La falta de previsión y planificación no es un problema menor. Cada inundación es una muestra tangible de la improvisación con la que se ha manejado la ciudad. No se trata de un fenómeno aislado ni de una circunstancia inevitable. Se trata de decisiones políticas que priorizaron la apariencia por sobre la funcionalidad, el marketing por sobre las soluciones reales. La seguridad y el bienestar de los vecinos quedaron relegados a un segundo plano mientras la gestión municipal se ocupaba de construir una imagen reluciente que hoy se desmorona con cada tormenta.
Pero el problema no se detiene en las fronteras de la ciudad. La misma ineficiencia que sufrimos en Córdoba se proyecta ahora a nivel provincial, donde Llaryora continúa su carrera política sin rendir cuentas por las falencias que dejó en su paso por la intendencia. Si en la capital aún padecemos su falta de previsión, ¿qué nos espera para el resto de la provincia bajo su mandato?

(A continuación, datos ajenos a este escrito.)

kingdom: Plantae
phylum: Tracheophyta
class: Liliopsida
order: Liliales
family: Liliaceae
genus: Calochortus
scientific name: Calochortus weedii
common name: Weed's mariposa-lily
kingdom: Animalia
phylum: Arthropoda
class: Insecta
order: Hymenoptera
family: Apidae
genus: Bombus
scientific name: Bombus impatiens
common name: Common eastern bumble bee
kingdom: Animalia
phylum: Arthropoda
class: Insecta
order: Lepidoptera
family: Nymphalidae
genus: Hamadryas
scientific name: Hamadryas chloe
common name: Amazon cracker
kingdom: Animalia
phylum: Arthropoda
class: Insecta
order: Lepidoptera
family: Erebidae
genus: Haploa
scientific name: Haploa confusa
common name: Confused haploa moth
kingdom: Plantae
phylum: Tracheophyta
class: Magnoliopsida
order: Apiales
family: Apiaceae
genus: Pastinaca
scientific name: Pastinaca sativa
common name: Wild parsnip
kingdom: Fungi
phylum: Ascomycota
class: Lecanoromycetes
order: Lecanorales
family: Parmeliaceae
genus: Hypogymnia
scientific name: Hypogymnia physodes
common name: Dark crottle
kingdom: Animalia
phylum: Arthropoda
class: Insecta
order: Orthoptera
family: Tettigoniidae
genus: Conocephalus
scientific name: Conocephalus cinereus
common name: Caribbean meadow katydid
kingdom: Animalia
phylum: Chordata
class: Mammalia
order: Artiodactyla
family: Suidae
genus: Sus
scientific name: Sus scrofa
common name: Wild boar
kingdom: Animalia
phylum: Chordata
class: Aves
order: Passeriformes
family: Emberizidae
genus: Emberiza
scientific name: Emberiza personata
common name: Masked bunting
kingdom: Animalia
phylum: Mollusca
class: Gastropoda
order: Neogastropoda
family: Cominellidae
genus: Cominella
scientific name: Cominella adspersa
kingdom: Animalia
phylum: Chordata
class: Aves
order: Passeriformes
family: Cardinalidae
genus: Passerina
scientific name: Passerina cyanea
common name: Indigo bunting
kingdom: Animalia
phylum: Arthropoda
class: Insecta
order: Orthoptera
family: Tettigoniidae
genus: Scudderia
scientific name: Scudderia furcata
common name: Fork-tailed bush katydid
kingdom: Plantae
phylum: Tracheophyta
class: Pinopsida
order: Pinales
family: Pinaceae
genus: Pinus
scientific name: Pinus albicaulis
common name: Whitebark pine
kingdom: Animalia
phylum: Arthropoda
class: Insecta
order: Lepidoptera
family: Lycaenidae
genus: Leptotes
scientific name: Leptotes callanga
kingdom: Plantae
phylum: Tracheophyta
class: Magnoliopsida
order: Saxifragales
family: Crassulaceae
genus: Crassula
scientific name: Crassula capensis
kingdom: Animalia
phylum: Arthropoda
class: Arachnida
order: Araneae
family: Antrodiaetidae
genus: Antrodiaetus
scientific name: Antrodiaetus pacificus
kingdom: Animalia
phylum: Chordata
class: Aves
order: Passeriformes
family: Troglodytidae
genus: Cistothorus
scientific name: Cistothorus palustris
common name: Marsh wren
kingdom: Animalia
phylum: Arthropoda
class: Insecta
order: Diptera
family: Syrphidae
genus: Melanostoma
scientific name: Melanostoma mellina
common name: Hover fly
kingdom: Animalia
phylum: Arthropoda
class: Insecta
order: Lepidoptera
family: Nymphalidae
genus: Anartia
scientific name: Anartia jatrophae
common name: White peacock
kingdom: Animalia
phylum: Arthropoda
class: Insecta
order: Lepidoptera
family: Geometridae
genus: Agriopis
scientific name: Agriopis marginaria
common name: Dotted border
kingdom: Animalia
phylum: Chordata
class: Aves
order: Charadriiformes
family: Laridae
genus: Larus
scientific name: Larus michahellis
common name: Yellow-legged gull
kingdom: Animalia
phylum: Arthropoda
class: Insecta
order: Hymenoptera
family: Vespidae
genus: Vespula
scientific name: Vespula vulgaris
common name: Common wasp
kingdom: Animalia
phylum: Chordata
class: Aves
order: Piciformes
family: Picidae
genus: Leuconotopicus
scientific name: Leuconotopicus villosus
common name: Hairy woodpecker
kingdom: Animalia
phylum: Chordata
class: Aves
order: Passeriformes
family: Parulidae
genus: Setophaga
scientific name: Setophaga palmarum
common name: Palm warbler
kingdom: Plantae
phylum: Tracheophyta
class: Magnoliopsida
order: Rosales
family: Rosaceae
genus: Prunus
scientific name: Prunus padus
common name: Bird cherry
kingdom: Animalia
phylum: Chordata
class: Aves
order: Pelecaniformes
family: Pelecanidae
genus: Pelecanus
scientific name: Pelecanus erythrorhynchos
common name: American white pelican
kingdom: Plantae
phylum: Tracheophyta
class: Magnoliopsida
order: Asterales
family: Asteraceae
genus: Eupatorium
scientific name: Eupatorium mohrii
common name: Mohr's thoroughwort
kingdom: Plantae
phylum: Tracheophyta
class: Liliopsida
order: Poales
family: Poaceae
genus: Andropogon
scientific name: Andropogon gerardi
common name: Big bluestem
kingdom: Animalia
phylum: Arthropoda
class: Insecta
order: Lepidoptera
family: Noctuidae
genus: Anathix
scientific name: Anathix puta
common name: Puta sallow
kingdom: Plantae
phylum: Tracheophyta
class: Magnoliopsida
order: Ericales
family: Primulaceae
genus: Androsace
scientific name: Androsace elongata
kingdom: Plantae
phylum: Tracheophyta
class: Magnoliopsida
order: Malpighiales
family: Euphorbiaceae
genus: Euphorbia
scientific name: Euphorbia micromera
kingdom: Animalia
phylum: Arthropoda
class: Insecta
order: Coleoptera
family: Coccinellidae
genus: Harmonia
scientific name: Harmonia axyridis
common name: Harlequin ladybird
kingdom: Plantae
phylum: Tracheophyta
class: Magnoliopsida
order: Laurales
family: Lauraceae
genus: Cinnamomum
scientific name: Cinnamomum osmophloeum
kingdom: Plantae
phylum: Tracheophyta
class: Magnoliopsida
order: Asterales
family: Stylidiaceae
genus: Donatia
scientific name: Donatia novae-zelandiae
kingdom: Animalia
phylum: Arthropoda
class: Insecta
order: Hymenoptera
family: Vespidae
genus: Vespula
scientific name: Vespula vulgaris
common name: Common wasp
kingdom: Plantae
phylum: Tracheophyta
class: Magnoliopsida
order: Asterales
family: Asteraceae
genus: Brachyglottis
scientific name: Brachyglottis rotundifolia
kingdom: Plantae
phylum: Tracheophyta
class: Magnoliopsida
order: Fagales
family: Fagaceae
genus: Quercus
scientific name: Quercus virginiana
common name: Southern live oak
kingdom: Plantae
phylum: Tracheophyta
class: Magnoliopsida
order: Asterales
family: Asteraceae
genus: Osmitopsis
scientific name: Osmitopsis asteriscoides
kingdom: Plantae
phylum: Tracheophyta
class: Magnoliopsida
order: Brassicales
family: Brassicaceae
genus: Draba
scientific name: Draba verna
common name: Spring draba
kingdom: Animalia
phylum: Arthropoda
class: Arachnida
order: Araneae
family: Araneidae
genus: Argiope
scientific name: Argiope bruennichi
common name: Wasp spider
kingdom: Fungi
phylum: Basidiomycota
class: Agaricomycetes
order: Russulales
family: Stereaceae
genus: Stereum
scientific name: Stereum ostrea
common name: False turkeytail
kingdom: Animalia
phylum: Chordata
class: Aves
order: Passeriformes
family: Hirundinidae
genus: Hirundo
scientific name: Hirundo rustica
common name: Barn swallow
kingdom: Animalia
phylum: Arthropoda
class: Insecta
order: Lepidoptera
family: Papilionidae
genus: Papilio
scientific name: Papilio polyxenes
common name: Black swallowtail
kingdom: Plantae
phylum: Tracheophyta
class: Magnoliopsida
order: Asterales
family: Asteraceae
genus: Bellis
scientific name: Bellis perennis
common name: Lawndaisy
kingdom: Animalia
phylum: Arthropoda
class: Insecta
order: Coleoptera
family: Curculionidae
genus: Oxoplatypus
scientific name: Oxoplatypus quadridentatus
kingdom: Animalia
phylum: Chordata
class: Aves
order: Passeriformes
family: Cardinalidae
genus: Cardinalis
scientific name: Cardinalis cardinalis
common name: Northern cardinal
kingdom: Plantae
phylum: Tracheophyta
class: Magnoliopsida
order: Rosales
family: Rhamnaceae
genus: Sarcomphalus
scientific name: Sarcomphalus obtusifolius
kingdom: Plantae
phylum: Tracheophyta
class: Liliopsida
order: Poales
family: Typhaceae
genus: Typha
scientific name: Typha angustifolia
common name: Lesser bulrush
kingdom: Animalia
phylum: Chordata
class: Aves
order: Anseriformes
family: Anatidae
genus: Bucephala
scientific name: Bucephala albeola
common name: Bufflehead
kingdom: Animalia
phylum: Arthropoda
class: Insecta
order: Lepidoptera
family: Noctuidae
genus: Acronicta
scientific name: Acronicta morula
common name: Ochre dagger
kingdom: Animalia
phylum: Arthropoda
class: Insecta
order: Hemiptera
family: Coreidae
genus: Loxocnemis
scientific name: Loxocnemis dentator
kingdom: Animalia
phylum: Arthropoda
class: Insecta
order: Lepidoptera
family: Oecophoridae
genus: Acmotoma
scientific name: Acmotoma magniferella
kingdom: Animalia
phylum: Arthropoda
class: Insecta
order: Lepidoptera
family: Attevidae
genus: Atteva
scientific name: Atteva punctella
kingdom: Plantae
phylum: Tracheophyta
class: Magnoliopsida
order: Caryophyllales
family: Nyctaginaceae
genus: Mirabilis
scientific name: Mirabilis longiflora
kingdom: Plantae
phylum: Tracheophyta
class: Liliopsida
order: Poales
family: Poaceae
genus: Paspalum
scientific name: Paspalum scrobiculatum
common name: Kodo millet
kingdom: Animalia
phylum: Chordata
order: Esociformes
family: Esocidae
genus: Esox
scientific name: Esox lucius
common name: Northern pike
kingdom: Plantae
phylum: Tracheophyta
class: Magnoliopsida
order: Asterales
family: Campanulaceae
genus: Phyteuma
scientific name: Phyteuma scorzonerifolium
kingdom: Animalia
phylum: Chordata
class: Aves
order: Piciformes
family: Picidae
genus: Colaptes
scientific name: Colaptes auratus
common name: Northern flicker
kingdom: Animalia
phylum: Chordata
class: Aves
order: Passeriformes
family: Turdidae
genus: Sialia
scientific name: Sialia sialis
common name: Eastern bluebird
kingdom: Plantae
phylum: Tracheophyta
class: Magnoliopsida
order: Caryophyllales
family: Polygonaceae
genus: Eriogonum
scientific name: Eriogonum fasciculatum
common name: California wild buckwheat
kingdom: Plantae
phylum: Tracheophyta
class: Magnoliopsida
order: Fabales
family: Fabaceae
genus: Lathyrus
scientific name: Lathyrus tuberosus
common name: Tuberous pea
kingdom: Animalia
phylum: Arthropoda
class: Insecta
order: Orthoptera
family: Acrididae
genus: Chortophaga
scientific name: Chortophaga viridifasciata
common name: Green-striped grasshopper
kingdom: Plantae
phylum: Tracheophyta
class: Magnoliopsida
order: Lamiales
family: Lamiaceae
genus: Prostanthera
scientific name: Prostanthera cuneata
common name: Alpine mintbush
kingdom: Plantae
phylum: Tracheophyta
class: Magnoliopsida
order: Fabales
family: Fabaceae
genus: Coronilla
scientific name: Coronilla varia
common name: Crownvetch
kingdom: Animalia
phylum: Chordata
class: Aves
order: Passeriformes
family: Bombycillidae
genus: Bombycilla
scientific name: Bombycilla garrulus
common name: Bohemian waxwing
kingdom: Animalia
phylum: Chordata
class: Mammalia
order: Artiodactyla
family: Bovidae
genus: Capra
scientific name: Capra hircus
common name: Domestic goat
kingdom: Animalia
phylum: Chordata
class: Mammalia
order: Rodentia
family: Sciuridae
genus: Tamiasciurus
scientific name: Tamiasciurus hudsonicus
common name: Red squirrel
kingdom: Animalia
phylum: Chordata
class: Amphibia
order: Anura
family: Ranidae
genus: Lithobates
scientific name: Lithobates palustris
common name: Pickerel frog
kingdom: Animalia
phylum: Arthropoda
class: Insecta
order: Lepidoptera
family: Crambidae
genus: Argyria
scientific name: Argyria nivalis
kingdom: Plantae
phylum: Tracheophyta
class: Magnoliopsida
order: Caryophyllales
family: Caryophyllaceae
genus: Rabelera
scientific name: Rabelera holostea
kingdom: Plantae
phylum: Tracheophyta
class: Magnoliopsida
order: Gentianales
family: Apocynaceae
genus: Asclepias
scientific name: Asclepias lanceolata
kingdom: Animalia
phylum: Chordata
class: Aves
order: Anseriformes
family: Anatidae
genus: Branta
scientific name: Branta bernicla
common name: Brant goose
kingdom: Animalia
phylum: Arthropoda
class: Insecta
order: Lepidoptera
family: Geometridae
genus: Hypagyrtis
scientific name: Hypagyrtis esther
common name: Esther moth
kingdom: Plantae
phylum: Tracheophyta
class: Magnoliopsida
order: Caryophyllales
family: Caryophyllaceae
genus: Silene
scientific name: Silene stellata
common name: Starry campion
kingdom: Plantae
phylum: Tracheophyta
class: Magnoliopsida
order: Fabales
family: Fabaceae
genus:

Los vecinos de Córdoba estamos cansados de pagar las consecuencias de una gestión que antepuso el espectáculo a la infraestructura, la propaganda a la planificación. No podemos seguir tolerando la negligencia como norma de gobierno. Es hora de exigir respuestas y soluciones concretas, porque cada día de lluvia nos recuerda que la ciudad sigue abandonada a su suerte.
Basta de improvisación. Basta de excusas. Córdoba necesita un gobierno que haga lo que debe hacerse y deje de lado la cosmética política que solo oculta la ineficiencia momentáneamente, hasta que la próxima tormenta la pone en evidencia una vez más.